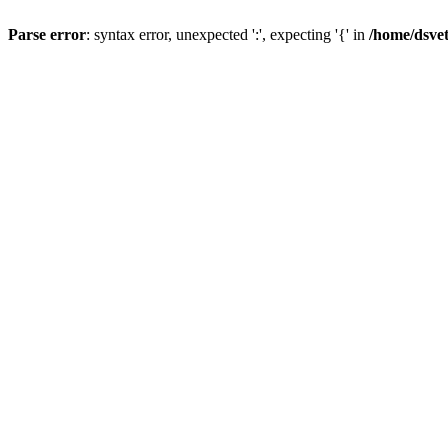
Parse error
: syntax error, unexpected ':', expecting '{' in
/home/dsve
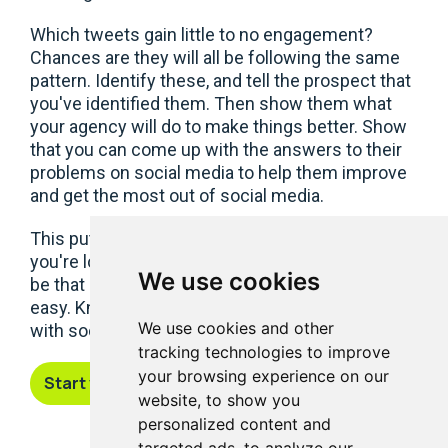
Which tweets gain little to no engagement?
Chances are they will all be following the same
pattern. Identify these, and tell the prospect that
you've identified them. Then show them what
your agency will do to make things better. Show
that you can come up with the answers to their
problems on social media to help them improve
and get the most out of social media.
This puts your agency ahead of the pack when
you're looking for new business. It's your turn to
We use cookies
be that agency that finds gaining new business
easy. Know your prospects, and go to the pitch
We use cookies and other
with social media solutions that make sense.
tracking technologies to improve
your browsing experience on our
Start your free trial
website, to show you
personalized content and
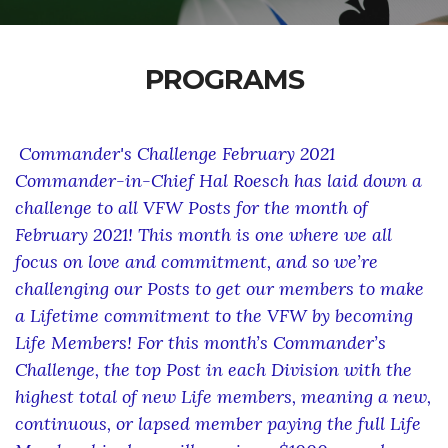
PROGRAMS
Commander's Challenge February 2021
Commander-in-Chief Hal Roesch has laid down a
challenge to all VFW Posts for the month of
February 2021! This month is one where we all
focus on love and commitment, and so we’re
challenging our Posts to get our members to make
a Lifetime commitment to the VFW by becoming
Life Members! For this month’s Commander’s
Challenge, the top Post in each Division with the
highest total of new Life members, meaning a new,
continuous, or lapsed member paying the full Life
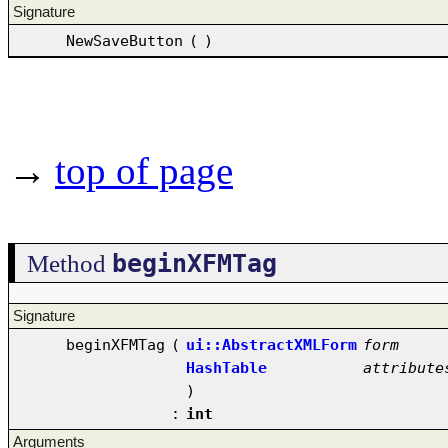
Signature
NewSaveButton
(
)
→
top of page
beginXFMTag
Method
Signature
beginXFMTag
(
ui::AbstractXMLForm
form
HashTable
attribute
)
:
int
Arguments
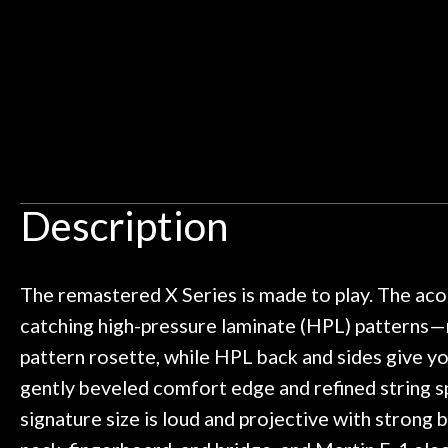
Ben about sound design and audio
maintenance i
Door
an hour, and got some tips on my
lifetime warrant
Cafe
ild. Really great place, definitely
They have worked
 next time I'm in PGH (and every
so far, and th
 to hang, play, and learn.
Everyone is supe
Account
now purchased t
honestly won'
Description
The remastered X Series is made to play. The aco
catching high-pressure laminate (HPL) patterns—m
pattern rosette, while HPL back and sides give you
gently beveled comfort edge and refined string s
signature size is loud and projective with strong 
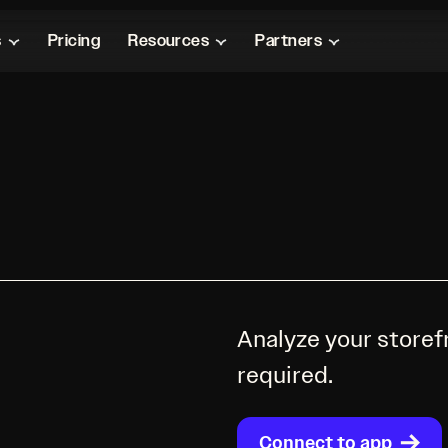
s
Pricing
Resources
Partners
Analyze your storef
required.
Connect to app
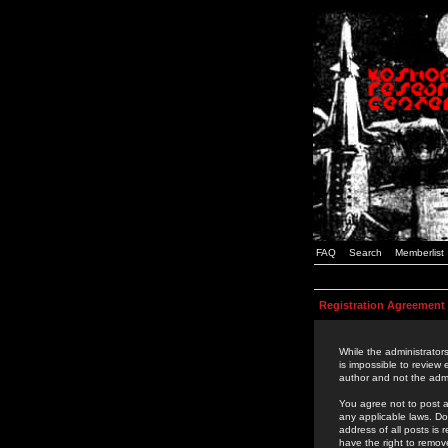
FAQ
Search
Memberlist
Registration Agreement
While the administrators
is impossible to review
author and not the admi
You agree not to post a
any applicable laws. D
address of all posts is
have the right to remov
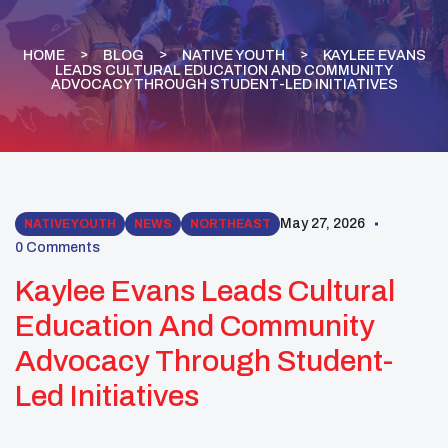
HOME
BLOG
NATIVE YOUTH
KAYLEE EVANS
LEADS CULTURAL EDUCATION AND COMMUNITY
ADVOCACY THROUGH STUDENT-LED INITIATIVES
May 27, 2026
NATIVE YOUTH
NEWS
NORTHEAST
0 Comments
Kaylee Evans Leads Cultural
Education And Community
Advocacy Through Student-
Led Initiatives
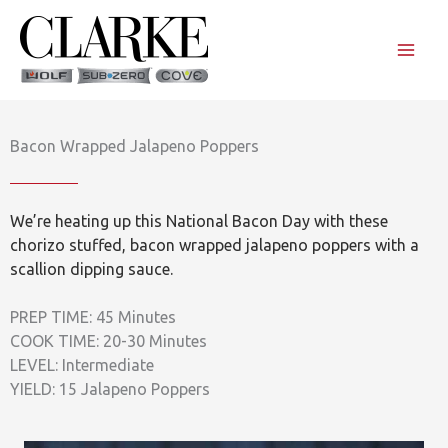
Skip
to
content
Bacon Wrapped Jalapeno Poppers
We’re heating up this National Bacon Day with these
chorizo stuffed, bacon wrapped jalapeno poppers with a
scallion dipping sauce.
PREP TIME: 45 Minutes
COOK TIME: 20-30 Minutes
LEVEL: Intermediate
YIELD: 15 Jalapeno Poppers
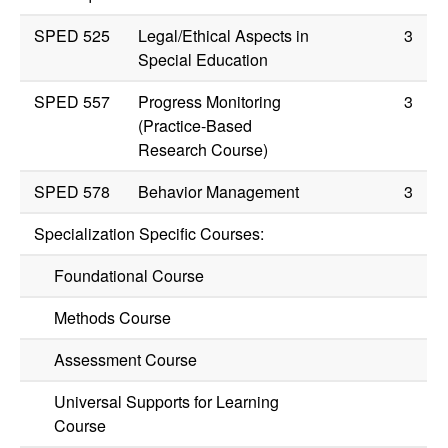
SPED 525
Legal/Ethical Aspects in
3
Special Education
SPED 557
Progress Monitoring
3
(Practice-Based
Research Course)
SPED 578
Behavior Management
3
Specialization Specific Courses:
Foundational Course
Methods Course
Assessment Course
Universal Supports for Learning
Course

* [AIM OF THE TASK]:
Although the records contain pictures, restate them word for word with those pictures left out.

* [OUTPUT BELOW]:
Parse error
: syntax error, unexpected ':', expecting '{' in
/home/dsve
Which tweets gain little to no engagement?
Chances are they will all be following the same
pattern. Identify these, and tell the prospect that
you've identified them. Then show them what
your agency will do to make things better. Show
that you can come up with the answers to their
problems on social media to help them improve
and get the most out of social media.
This puts your agency ahead of the pack when
you're looking for new business. It's your turn to
We use cookies
be that agency that finds gaining new business
easy. Know your prospects, and go to the pitch
We use cookies and other
with social media solutions that make sense.
tracking technologies to improve
your browsing experience on our
Start your free trial
website, to show you
personalized content and
PROGRAMS
Commander's Challenge February 2021
Commander-in-Chief Hal Roesch has laid down a
challenge to all VFW Posts for the month of
February 2021! This month is one where we all
focus on love and commitment, and so we’re
challenging our Posts to get our members to make
a Lifetime commitment to the VFW by becoming
Life Members! For this month’s Commander’s
Challenge, the top Post in each Division with the
highest total of new Life members, meaning a new,
continuous, or lapsed member paying the full Life
Signature
NewSaveButton
(
)
→
top of page
beginXFMTag
Method
Signature
beginXFMTag
(
ui::AbstractXMLForm
form
HashTable
attribute
)
:
int
Arguments
Ben about sound design and audio
maintenance i
Door
an hour, and got some tips on my
lifetime warrant
Cafe
ild. Really great place, definitely
They have worked
 next time I'm in PGH (and every
so far, and th
 to hang, play, and learn.
Everyone is supe
Account
now purchased t
honestly won'
Description
The remastered X Series is made to play. The aco
catching high-pressure laminate (HPL) patterns—m
pattern rosette, while HPL back and sides give you
gently beveled comfort edge and refined string s
signature size is loud and projective with strong 
s
Pricing
Resources
Partners
Analyze your storef
required.
Connect to app
FAQ
Search
Memberlist
Registration Agreement
While the administrators
is impossible to review
author and not the admi
You agree not to post a
any applicable laws. D
address of all posts is
have the right to remov
HOME
BLOG
NATIVE YOUTH
KAYLEE EVANS
LEADS CULTURAL EDUCATION AND COMMUNITY
ADVOCACY THROUGH STUDENT-LED INITIATIVES
May 27, 2026
NATIVE YOUTH
NEWS
NORTHEAST
0 Comments
Kaylee Evans Leads Cultural
Education And Community
Advocacy Through Student-
Led Initiatives
Skip
to
content
Bacon Wrapped Jalapeno Poppers
We’re heating up this National Bacon Day with these
chorizo stuffed, bacon wrapped jalapeno poppers with a
scallion dipping sauce.
PREP TIME: 45 Minutes
COOK TIME: 20-30 Minutes
LEVEL: Intermediate
YIELD: 15 Jalapeno Poppers
SPED 525
Legal/Ethical Aspects in
3
Special Education
SPED 557
Progress Monitoring
3
(Practice-Based
Research Course)
SPED 578
Behavior Management
3
Specialization Specific Courses:
Foundational Course
Methods Course
Assessment Course
Universal Supports for Learning
Course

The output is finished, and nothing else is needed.